А на следующий день объявила, что собирается уйти в монастырь кармелиток. Я надеялся, что это решение не связано с моим неуклюжим лапаньем накануне. Как я знаю, позже она стала матерью-настоятельницей и вела столь праведную жизнь, что ее даже собираются канонизировать. В таком случае очень жаль, что мне не придется при этом присутствовать и порадоваться, что я стал единственным смертным, кому довелось потискать святую.

В целом это было чудесное лето, апогей беззаботной молодости. Жизнь никогда не была столь беспечной, и, возможно, никогда не могла быть. Полагаю, вам должно показаться, что старушка Австрия на рубеже веков была обреченной империей и беспомощно катилась к катастрофе в зловещих сумерках, освещенных вспышками молний. И конечно, в то время люди ныли и жаловались, что никогда во всей истории не было эпохи столь же ужасной, как современность.

Но тогда в Центральной Европе говорили и, вероятно, до сих пор говорят: «Помяните мое слово, эти грязные коммунисты все дальше толкают нас к голоду и нищете. Вот, съешьте еще одну гусиную ножку, а то ваша тарелка опустела».

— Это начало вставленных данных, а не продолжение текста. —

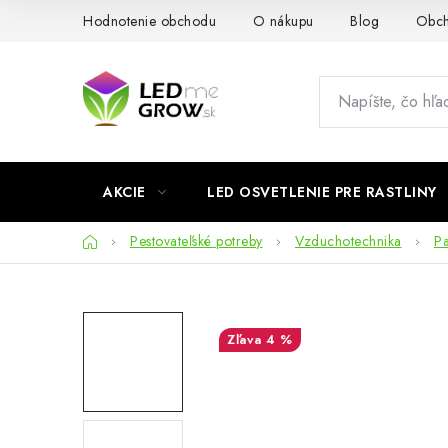
Prejsť
Hodnotenie obchodu
O nákupu
Blog
Obch
na
obsah
AKCIE
LED OSVETLENIE PRE RASTLINY
Domov
Pestovateľské potreby
Vzduchotechnika
Pa
4 %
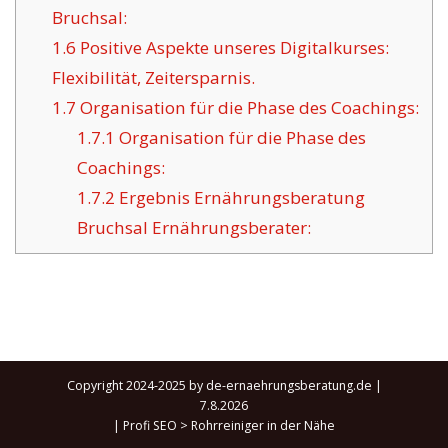
Bruchsal:
1.6
Positive Aspekte unseres Digitalkurses:
Flexibilität, Zeitersparnis.
1.7
Organisation für die Phase des Coachings:
1.7.1
Organisation für die Phase des
Coachings:
1.7.2
Ergebnis Ernährungsberatung
Bruchsal Ernährungsberater:
Copyright 2024-2025 by de-ernaehrungsberatung.de |
7.8.2026
|
Profi SEO
>
Rohrreiniger in der Nähe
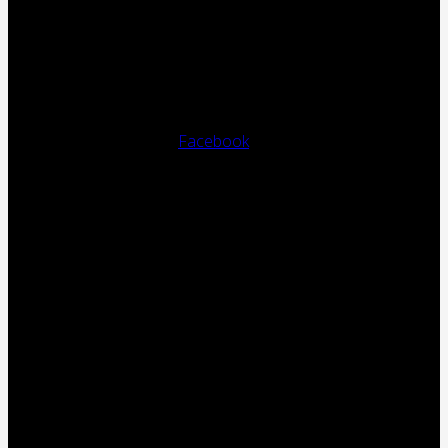
Facebook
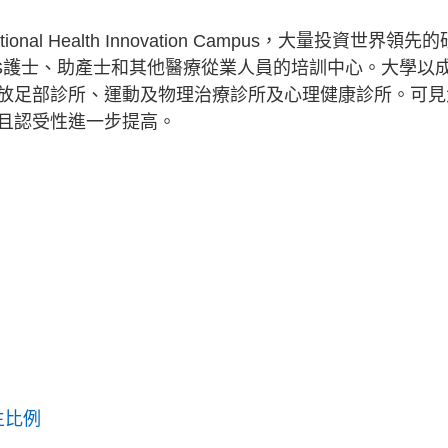
l Health Innovation Campus，大量投資世界領先的
HS護士、助產士和其他醫療從業人員的培訓中心。大學以
放足部診所、運動及物理治療診所及心理健康診所。可見
且認受性進一步提高。
校生比例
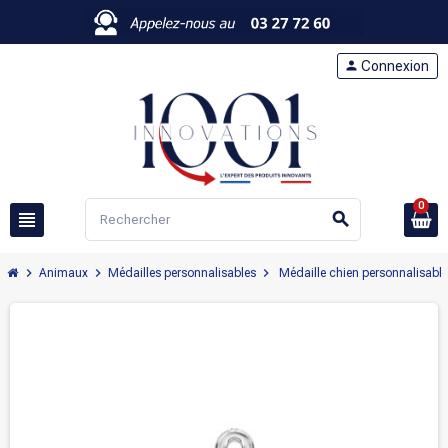
person
Connexion
0
view_headline
search
chevron_right
chevron_right
chevron_right
Animaux
Médailles personnalisables
Médaille chien personnalisable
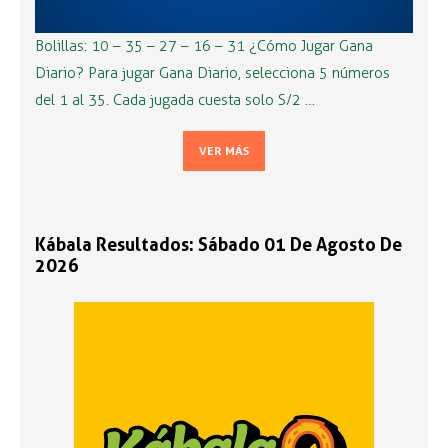
Bolillas: 10 – 35 – 27 – 16 – 31 ¿Cómo Jugar Gana
Diario? Para jugar Gana Diario, selecciona 5 números
del 1 al 35. Cada jugada cuesta solo S/2 …
VER MÁS
Kábala Resultados: Sábado 01 De Agosto De
2026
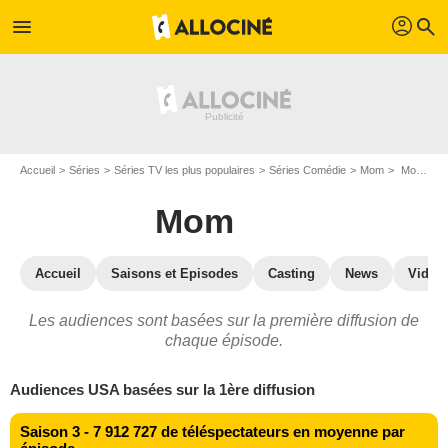
profil
menu
search
Accueil
Séries
Séries TV les plus populaires
Séries Comédie
Mom
Mom : audiences TV
Mom
Accueil
Saisons et Episodes
Casting
News
Vidéo
Les audiences sont basées sur la première diffusion de
chaque épisode.
Audiences USA basées sur la 1ère diffusion
Saison 3 - 7 912 727 de téléspectateurs en moyenne par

Но мне довелось видеть старую дунайскую монархию в ее последние годы, и я не помню, чтобы она когда-либо еще была такой. Вообще-то я помню, что под бесконечным нытьем скрывался общий оптимизм.

В конце концов, мы жили в спокойном, цивилизованном, глубоко культурном государстве, которое при всей своей скрытой нищете и притеснениях по-прежнему оставалось куда более привлекательным и веселым, чем все те, что мне довелось повидать. На многое было приятно посмотреть, и с каждым годом страна все больше процветала, война казалась такой же далекой, как и планета Марс, и если народы пререкались и ворчали друг на друга, то, как казалось, беззлобно.

Хотя я не стал бы утверждать, что только живший при прежнем режиме может понять истинную сладость жизни. Должен сказать, что юность морского кадета дунайской монархии стала прекрасной подготовкой для предстоящих испытаний и оставила множество приятных воспоминаний, которые удерживали меня на плаву в последующие годы.

Я часто вспоминал эти летние дни в Тополицце сорок лет спустя, лежа в бараке Бухенвальда среди мертвых и умирающих, с ползающими по мне тифозными вшами, и тогда все это становилось вполне терпимым. Как ни странно, долгие месяцы в этом жутком месте мне всегда снились хорошие сны. Кошмары появились годы спустя.